(This is part 2 of a series on memory. Please listen to Episode 3 first!)
Henry Moliason (Patient HM) in the lab
Imagine that every time you met someone new, the moment they left the room you forgot you had ever spoken to them, and when they returned it was as if you had never seen them before. Imagine remembering your childhood, your parents, the history you learned in school, but never being able to form a new long term memory after the age of 27.

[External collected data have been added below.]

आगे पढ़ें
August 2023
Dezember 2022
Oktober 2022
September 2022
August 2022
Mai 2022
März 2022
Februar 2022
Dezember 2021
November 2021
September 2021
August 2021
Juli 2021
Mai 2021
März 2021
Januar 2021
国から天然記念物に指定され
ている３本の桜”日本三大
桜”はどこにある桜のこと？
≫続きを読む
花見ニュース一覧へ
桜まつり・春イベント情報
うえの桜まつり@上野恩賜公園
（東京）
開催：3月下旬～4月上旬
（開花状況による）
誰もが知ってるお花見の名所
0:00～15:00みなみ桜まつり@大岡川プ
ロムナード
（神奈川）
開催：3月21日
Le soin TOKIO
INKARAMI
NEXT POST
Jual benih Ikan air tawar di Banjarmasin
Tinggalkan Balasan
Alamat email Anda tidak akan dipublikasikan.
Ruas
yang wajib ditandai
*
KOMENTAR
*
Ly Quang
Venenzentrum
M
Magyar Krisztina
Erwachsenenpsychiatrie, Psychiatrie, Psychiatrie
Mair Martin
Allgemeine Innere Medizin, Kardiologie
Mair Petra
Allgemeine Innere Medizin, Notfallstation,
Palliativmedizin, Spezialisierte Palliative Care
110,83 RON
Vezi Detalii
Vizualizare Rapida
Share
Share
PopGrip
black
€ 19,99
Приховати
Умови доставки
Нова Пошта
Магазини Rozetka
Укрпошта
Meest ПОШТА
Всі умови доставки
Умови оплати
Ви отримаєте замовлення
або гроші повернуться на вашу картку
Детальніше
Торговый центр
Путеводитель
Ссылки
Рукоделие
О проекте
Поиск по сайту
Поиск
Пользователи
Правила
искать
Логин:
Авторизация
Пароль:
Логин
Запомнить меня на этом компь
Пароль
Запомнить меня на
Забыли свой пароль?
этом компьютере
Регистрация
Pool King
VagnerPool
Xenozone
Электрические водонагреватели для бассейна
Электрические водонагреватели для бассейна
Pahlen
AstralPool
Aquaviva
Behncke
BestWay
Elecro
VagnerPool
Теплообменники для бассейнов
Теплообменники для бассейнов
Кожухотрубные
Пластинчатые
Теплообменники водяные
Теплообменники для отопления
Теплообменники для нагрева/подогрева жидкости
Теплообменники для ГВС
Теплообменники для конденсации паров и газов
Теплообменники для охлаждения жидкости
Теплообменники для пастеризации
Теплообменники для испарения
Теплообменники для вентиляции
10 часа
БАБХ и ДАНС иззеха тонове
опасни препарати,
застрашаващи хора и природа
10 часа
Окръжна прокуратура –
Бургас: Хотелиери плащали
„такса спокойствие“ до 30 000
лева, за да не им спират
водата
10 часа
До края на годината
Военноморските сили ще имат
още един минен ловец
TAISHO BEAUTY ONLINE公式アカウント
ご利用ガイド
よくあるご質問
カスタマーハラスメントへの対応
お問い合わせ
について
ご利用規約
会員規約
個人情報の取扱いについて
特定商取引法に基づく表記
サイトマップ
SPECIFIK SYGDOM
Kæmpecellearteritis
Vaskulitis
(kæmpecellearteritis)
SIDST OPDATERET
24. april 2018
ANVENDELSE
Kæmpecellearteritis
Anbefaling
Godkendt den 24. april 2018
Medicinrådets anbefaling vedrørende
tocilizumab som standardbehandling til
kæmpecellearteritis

Welcome to the life of the famous amnesic patient “HM”, who had experimental surgery to relieve his terrible epilepsy, and woke up with a profound memory impairment. Neuroscientist Suzanne Corkin studied HM for almost half a century, and considered him a friend, even though he could never remember how he knew her. Suzanne gives us a glimpse of what daily life was like for him, and his tremendous contribution to our understanding of how our memories work.
Inside the Episode
For 50 years, Patient HM’s true identity was hidden from the public, but when he died in 2008 we learned his name was Henry Moliason. We hear him speak in this episode, and talk about his cheerful willingness to undergo test after test (though once they were finished, he couldn’t remember ever having done them) in order to help others.
Suzanne Corkin has written a moving and fascinating account of HM’s life and contribution to science called Permanent Present Tense: The Unforgettable Life of the Amnesic Patient HM.